Imagine yourself as a prisoner in a foreign land where no one speaks your language or worships your God. Your fellow cellmates come and go from the cellblock according to no apparent logic or design. Your hope of return is negligible. What do you do? Yes, what do you do? You mark the passing of the days on the walls—the first day, the second day, the third day. You watch for signs, any passing signs of the creations associated with these days in your surroundings—the song of a bird outside the wall, the vestiges of the season’s crops in your gruel … Sure, the Babylonians can take many things from me, but they can’t take the sun and the moon, the succession of days, the light of God which shines in my heart. It is “over the face of the waters” that the wind of God sweeps, creating certain orders that even the most diabolical of captors cannot take away. It is out of chaos that God creates order. Indeed, it is in the midst of chaos that God’s light shines clearest.[1]

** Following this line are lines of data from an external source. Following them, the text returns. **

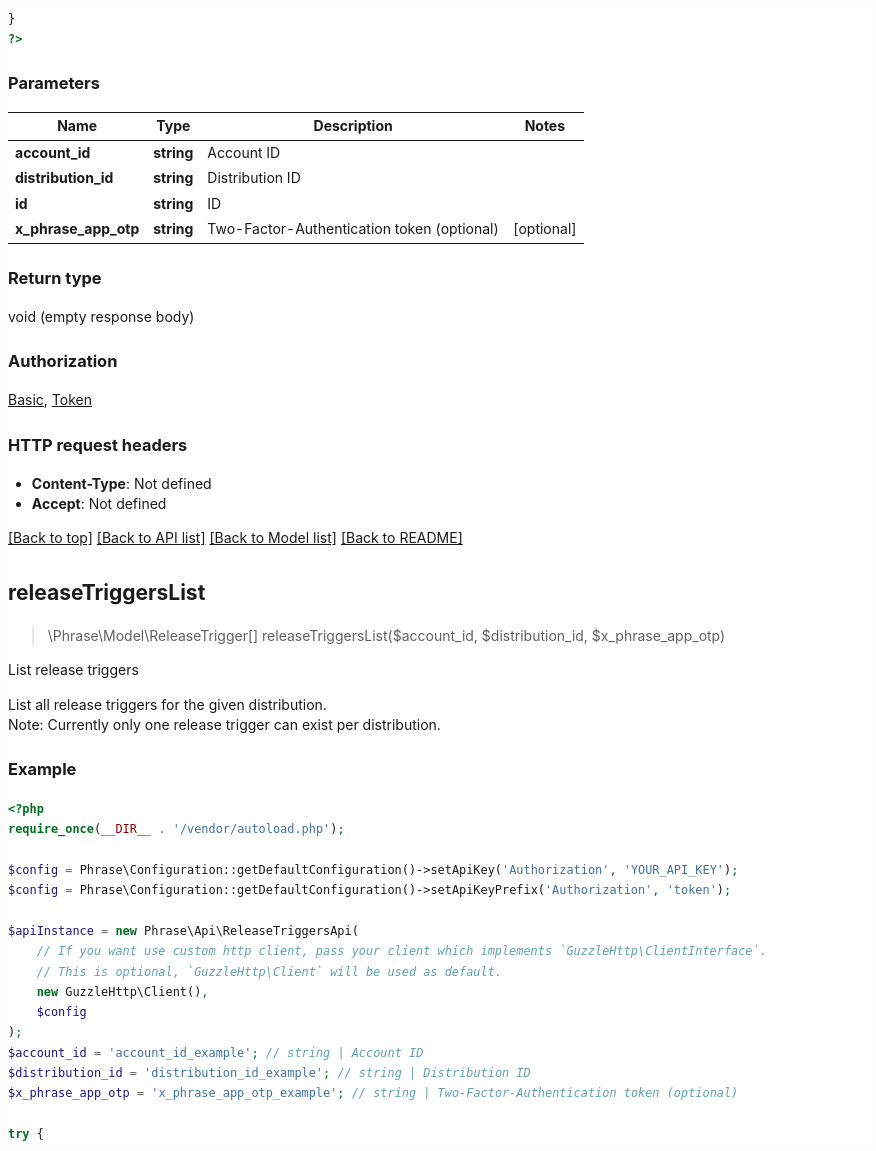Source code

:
 ```php
}
?>
```

### Parameters


Name | Type | Description  | Notes
------------- | ------------- | ------------- | -------------
 **account_id** | **string**| Account ID |
 **distribution_id** | **string**| Distribution ID |
 **id** | **string**| ID |
 **x_phrase_app_otp** | **string**| Two-Factor-Authentication token (optional) | [optional]

### Return type

void (empty response body)

### Authorization

[Basic](../../README.md#Basic), [Token](../../README.md#Token)

### HTTP request headers

- **Content-Type**: Not defined
- **Accept**: Not defined

[[Back to top]](#) [[Back to API list]](../../README.md#documentation-for-api-endpoints)
[[Back to Model list]](../../README.md#documentation-for-models)
[[Back to README]](../../README.md)


## releaseTriggersList

> \Phrase\Model\ReleaseTrigger[] releaseTriggersList($account_id, $distribution_id, $x_phrase_app_otp)

List release triggers

List all release triggers for the given distribution.<br> Note: Currently only one release trigger can exist per distribution.

### Example

```php
<?php
require_once(__DIR__ . '/vendor/autoload.php');

$config = Phrase\Configuration::getDefaultConfiguration()->setApiKey('Authorization', 'YOUR_API_KEY');
$config = Phrase\Configuration::getDefaultConfiguration()->setApiKeyPrefix('Authorization', 'token');

$apiInstance = new Phrase\Api\ReleaseTriggersApi(
    // If you want use custom http client, pass your client which implements `GuzzleHttp\ClientInterface`.
    // This is optional, `GuzzleHttp\Client` will be used as default.
    new GuzzleHttp\Client(),
    $config
);
$account_id = 'account_id_example'; // string | Account ID
$distribution_id = 'distribution_id_example'; // string | Distribution ID
$x_phrase_app_otp = 'x_phrase_app_otp_example'; // string | Two-Factor-Authentication token (optional)

try {
```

This is what the creation story affirms. In the midst of chaos, the people of Israel declared that they worshipped the God who brought order out of chaos. In the face of darkness they told of a God who spoke light, and there was light. When their identity as the people of God was challenged, they gave their faith to the God who said: “Let us make humankind in our image, according to our likeness; and let them have dominion over the fish of the sea, and over the birds of the air, and over the cattle, and over all the wild animals of the earth, and over every creeping thing that creeps upon the earth.” The creation story speaks of light and order and life not because it is ignoring the reality of darkness and chaos and death but in response to that very darkness and chaos and death. It looks at chaos and says that greater than all this is God the Creator. Not only that, but in the words of today’s psalm, God the Creator cares about us! “When I look at your heavens, the work of your fingers, the moon and the stars that you have established; what are human beings that you are mindful of them, mortals that you care for them?” (Psalm 8:3-4) Human beings are made in the very image of God and are given our own part to play in caring for God’s creation. This is the affirmation that the people of Israel made in the middle of their Exile. This is the affirmation that we can hold to when life is at its darkest and most chaotic – we worship a God who brings light out of darkness and order out of chaos.

More than that, as Christians we worship a God who entered into the darkness and chaos and lived it with us. When Jesus was baptised by John in the Jordan he did what all of us do in baptism, he symbolically entered the waters of chaos, drowned in them, and then rose again to new life. Every time we baptise someone we symbolically kill them and raise them to new life. For Jesus, of course, that death and new life was more than symbolic. God not only brought order out of chaos, God experienced that chaos in love for and solidarity with us.

That’s the comfort that the Church offers at funerals, or at any time when the chaos of life overwhelms us. We are not left alone in that chaos. Just as God was still with the people of Israel during the Exile, God is still with us in the deepest darkness. Chaos still happens, and will until the coming of that new heaven and earth to which we all look forward. There are times when life is utterly unfair. But in Jesus God entered that chaos and experienced that unfairness, and because of that we can be certain that, whatever happens, we are not alone. For that we can give thanks to God. Amen.

[1] Richard N. Boyce, ‘Genesis 1:1-5’, Interpretation 50 no 4 (1996), p 395-6.